***** Extract to read *****

Since last night, I've been brainstorming and reaching out to people in my network who might be interested in contributing to this idea.  We already know it's going to be a high capital, IT-heavy venture, so I made sure to emphasize that without discouraging them.  There are similar business models in existence in the United States, but they have some glaring flaws when it comes to dealing with international customers. Paul thinks there's a void there and power abhors a vacuum.

We're going to do some research and start pounding out a business plan so we have a better sense of what we're getting into. It's not enough to know that we need a lot of money; we need to know where it's going. I'm excited about this project because it sure beats sending out resumes and getting zero interest.

I'm not as freaked out about being unemployed as I was the last time I lost my job. I think it's because I have a better understanding of what I want to get out of life in general. Or more specifically, I know exactly what I don't want out of life and that's working behind a desk all day, vying for promotions, and hoping the money they give me quells the voice in my head that tells me how disappointed I am for not having contributed one iota to society.

My last boss was an overweight paranoid cokehead in her mid-forties. Everyday, she schemed and pointed her fat finger at anyone who challenged her authority. The executives were a bunch of bean counters with little appreciation for the creative process and ordained her as their dowsing rod to find profitable projects (from what I hear, no success yet).

After that experience, I've determined it's better to get by on rice and beans than support egomaniacs.  Ah, true communist at heart. If only that utopian ideal had prospered rather than have collapsed under the weight of its ineptitude.

Correction: I believe in the free market, but having seen so many banking scandals (including the newly unveiled Libor affair) and the subsequent complacency of politicians (they only do something when citizens throw enough of a fit), I realize not even capitalists believe in free market capitalism. That would mean too much risk. Instead, to quote a commenter at the New York Times, "It's command-and-control socialism for the wealthy, cut-throat capitalism for everyone else." Amen.

Saturday, July 07, 2012

This is screwed up!

So, I am a little obsessed with Rocco Luka Magnotta right now, not only because my media friends in Montreal are in a total tizzy over his story since he's, like, batshit crazy and his alleged lover/victim was a student at my alma mater and it's been picked up by the Chinese community.

Okay, those are pretty good reasons because I love a good scandal (especially one to which I have a tentative link, however remote). 

But I discovered today, right before going to watch a matinee showing of Magic Mike*, that my friend - sitting a short distance from me, sharing spoonfuls of her Jamaican peas and rice, looking at me with her big Persian doe eyes - had gone to high school with this now-infamous killer.

*****

What this exercise asks:
1. According to the blog post, why is the writer less worried about being unemployed this time than after losing the previous job? Answer in one to three sentences.
2. Duplicate the stretch of the blog post from "This is screwed" through "this now-infamous killer." word for word.
The lines that come next are separate from the blog post.

***** Dataset content *****

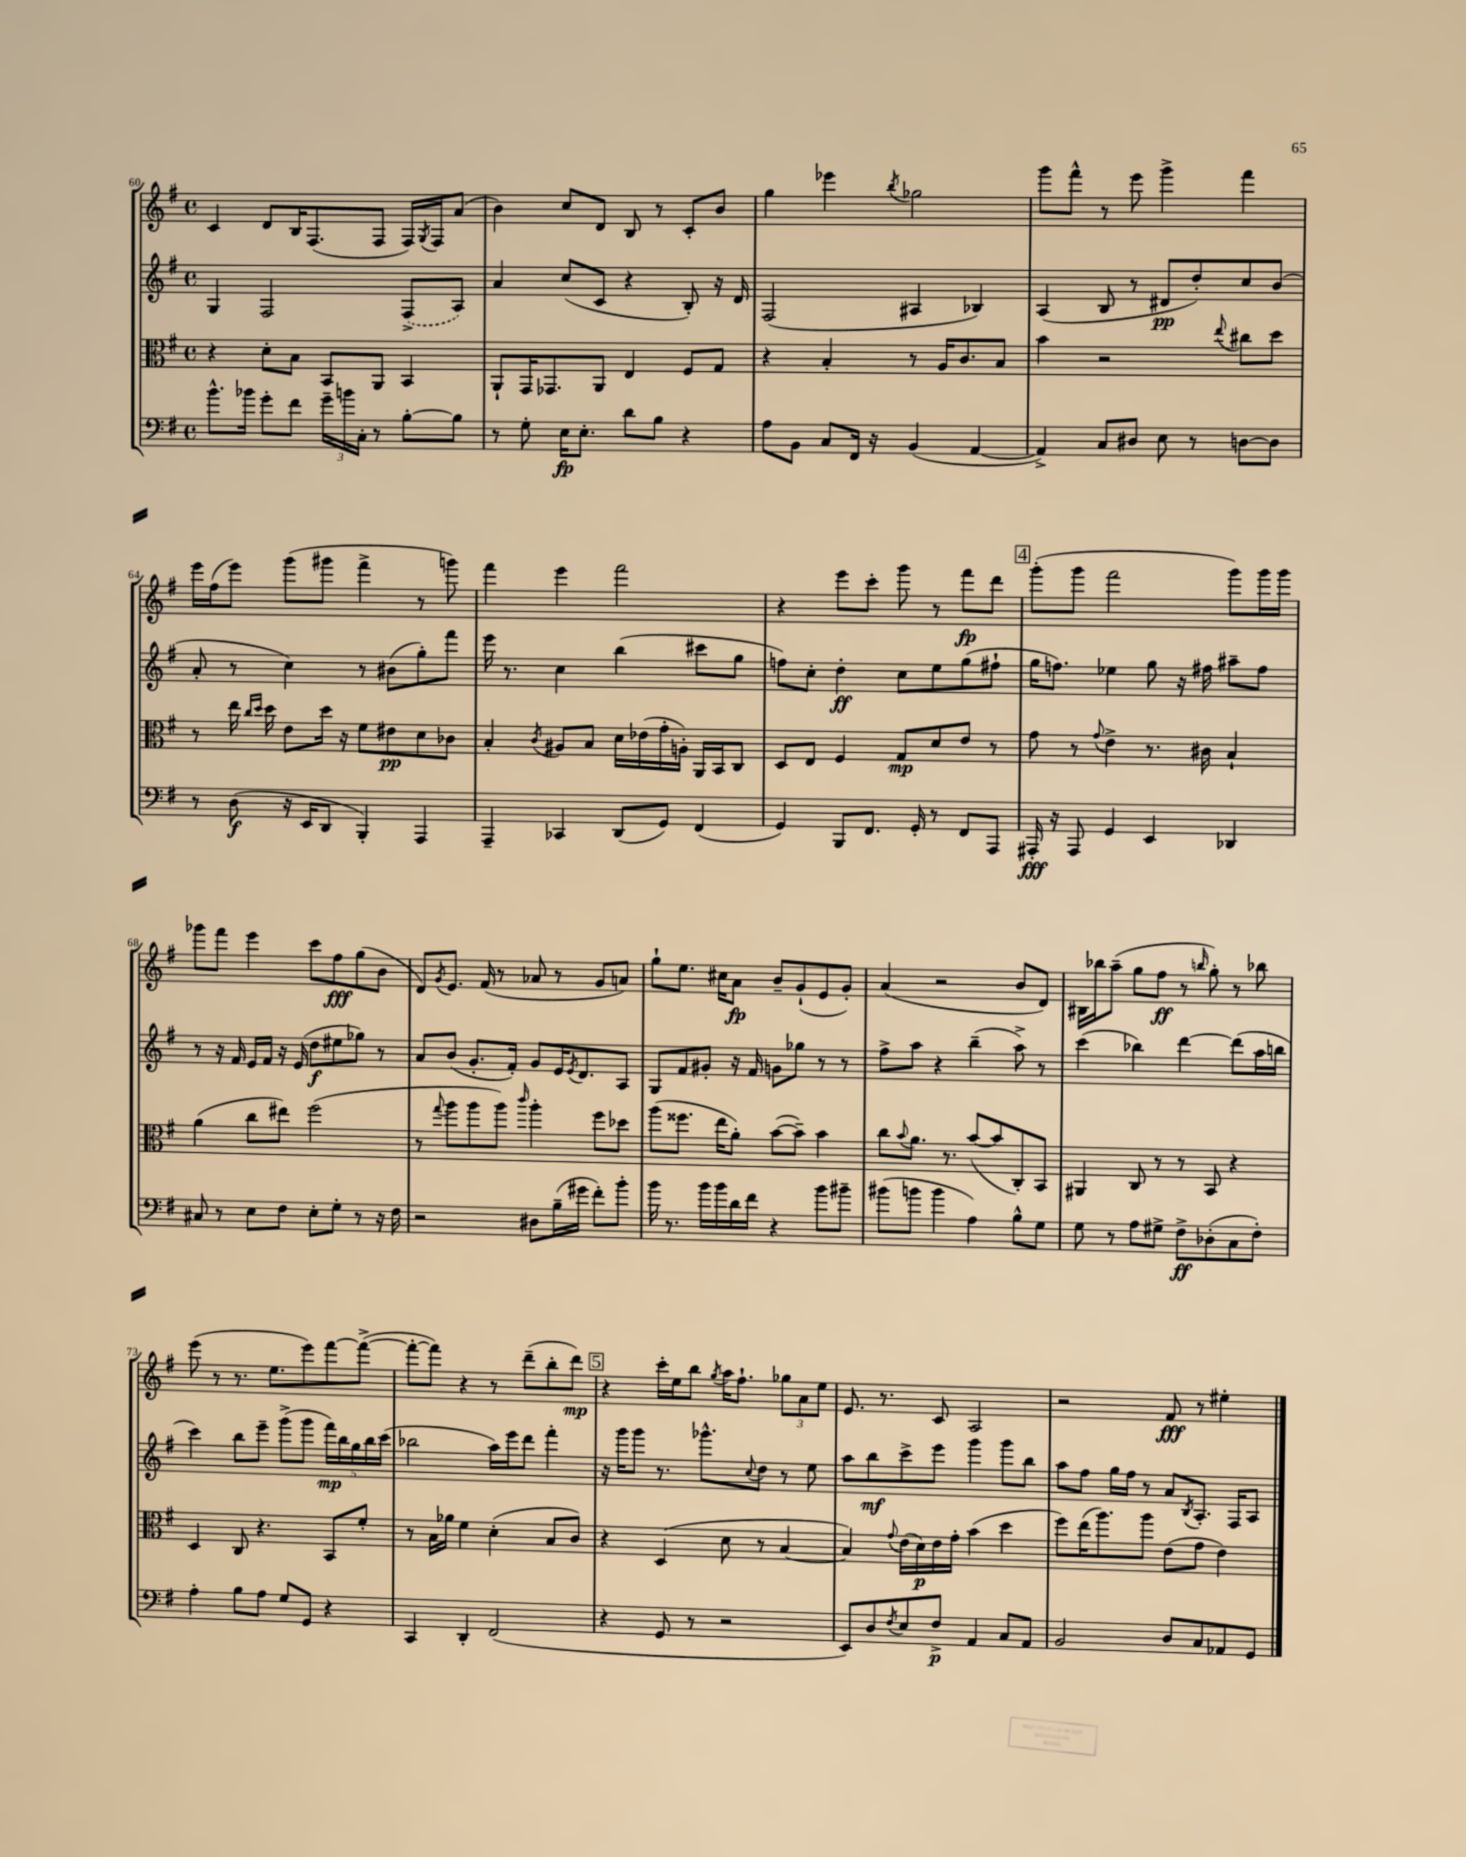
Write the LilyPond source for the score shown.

*****

Per-task answers:
1. The writer now has a better understanding of what they want out of life. More specifically, they know they don't want to work behind a desk all day, vying for promotions and hoping the money quiets the inner voice disappointed at not having contributed to society.

2.
This is screwed up!

So, I am a little obsessed with Rocco Luka Magnotta right now, not only because my media friends in Montreal are in a total tizzy over his story since he's, like, batshit crazy and his alleged lover/victim was a student at my alma mater and it's been picked up by the Chinese community.

Okay, those are pretty good reasons because I love a good scandal (especially one to which I have a tentative link, however remote). 

But I discovered today, right before going to watch a matinee showing of Magic Mike*, that my friend - sitting a short distance from me, sharing spoonfuls of her Jamaican peas and rice, looking at me with her big Persian doe eyes - had gone to high school with this now-infamous killer.